What is being asked ▸ Return the items line for line with no changes, starting at the very first line and ending at the line that contains "As read: 0.5 kV", including both of those lines.

Data supplied ▸
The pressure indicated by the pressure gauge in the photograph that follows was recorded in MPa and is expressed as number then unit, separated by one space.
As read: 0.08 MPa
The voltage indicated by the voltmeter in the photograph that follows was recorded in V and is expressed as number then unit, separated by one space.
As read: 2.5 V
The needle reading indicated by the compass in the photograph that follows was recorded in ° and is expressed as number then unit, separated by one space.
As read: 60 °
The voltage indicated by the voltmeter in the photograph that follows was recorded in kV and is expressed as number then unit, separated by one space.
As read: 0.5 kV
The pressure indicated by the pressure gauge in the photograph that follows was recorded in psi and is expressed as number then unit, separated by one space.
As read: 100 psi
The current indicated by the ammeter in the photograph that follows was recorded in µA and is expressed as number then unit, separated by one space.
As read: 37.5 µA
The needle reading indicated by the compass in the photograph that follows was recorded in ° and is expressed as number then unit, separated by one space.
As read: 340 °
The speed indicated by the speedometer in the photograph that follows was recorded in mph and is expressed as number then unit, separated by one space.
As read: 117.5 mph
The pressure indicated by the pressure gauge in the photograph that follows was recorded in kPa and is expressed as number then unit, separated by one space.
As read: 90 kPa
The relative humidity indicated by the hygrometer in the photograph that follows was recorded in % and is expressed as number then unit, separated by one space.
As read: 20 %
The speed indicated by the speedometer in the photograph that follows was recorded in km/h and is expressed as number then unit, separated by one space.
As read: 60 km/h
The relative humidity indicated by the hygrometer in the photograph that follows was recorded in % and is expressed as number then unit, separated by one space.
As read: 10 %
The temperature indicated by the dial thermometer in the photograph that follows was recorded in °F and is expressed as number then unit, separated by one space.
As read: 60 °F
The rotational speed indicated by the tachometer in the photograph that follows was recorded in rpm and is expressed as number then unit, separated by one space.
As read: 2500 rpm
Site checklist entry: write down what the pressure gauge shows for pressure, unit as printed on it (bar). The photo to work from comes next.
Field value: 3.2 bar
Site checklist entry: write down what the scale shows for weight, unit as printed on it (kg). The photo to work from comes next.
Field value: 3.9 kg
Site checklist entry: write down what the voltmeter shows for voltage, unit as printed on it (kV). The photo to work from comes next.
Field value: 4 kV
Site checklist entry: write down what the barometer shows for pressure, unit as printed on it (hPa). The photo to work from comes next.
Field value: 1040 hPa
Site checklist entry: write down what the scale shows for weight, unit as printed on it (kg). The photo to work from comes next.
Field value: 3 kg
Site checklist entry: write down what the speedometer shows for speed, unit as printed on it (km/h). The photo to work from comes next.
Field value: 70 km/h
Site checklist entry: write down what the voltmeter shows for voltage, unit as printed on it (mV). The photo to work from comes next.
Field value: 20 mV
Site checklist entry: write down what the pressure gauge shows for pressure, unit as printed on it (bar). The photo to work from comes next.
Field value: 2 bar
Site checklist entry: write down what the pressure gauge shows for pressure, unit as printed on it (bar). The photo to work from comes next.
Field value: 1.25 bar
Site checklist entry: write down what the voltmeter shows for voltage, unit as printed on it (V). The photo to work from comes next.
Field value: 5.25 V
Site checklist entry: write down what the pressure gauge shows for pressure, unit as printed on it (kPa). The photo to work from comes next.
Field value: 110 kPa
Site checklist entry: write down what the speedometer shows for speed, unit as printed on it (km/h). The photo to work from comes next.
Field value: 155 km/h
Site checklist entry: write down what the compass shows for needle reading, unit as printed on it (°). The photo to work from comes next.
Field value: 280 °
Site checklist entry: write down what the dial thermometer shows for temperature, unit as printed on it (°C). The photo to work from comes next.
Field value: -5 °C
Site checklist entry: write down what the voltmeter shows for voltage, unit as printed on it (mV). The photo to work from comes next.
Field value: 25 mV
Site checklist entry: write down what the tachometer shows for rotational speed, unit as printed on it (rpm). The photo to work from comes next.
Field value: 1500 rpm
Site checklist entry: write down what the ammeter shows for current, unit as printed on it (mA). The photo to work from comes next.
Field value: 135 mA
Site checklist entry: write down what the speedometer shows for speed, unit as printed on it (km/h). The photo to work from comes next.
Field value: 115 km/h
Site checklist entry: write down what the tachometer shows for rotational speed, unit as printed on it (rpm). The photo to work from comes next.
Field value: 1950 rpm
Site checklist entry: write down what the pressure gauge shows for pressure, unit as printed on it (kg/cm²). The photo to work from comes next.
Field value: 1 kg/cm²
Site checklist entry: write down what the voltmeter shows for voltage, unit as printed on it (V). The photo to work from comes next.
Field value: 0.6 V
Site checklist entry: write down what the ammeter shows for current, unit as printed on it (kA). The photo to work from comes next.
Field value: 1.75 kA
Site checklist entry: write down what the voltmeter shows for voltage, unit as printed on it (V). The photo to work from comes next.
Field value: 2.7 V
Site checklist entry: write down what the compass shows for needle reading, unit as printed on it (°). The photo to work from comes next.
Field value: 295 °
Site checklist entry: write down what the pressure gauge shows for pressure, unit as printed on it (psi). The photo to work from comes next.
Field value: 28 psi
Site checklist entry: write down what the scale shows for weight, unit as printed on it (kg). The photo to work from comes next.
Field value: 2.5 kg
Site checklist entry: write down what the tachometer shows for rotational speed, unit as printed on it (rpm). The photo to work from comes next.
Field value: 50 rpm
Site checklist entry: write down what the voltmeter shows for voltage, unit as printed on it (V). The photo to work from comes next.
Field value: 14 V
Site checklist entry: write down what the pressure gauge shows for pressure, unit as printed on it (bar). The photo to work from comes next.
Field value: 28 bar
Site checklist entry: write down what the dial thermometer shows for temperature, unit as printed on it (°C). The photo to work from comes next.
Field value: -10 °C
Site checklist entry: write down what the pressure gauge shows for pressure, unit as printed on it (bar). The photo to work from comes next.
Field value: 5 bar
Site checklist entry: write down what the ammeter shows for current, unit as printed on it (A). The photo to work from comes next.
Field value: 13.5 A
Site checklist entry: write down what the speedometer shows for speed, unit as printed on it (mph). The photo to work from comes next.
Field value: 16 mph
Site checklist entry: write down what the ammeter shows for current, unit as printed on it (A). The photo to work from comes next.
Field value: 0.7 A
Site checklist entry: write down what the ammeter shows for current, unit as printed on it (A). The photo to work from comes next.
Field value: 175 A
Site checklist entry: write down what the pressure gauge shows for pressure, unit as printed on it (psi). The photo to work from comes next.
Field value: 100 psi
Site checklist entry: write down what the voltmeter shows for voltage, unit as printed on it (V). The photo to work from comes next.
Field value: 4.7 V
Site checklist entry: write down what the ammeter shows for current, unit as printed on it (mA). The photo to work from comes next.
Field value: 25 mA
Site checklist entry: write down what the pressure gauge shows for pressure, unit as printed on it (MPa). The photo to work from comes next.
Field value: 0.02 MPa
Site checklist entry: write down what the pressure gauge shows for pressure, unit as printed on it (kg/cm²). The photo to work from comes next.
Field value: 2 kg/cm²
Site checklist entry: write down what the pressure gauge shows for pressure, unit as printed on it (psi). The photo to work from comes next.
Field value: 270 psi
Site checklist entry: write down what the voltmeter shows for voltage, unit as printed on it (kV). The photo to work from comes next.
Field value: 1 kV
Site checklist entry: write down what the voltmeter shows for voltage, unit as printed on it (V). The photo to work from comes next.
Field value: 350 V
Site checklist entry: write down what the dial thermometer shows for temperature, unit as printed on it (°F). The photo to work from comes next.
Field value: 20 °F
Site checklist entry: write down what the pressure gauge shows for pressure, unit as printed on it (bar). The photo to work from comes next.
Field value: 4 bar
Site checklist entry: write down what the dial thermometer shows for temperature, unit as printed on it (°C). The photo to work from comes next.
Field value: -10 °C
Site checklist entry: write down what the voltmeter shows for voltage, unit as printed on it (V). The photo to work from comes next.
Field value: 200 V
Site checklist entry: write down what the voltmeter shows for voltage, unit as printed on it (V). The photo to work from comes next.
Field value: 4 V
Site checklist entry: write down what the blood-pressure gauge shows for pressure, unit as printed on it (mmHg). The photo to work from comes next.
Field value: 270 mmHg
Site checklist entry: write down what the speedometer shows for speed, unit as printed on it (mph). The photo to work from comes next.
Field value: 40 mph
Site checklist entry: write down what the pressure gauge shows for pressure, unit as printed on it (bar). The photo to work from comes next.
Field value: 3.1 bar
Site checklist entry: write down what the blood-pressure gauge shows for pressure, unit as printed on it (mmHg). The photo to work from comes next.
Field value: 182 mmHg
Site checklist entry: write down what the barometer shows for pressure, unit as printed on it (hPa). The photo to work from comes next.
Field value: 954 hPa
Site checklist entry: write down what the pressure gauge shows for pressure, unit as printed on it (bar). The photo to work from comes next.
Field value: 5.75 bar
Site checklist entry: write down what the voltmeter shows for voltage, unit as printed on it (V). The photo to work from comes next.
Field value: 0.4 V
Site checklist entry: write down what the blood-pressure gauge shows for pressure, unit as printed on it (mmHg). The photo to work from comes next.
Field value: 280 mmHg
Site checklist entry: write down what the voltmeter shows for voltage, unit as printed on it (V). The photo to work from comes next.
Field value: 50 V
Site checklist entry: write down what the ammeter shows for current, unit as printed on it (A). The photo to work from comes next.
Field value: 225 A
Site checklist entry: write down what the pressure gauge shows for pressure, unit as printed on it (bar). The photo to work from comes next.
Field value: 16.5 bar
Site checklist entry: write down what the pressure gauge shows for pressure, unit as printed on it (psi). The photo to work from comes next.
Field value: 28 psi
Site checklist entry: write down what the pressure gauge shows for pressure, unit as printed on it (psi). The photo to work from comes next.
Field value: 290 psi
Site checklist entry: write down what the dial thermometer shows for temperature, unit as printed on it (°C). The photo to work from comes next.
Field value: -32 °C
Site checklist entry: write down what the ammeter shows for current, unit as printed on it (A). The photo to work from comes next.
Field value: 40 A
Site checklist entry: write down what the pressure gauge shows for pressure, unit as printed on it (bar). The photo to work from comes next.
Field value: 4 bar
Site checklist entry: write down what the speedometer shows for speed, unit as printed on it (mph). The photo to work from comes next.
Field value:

Solution to this task ▸
The pressure indicated by the pressure gauge in the photograph that follows was recorded in MPa and is expressed as number then unit, separated by one space.
As read: 0.08 MPa
The voltage indicated by the voltmeter in the photograph that follows was recorded in V and is expressed as number then unit, separated by one space.
As read: 2.5 V
The needle reading indicated by the compass in the photograph that follows was recorded in ° and is expressed as number then unit, separated by one space.
As read: 60 °
The voltage indicated by the voltmeter in the photograph that follows was recorded in kV and is expressed as number then unit, separated by one space.
As read: 0.5 kV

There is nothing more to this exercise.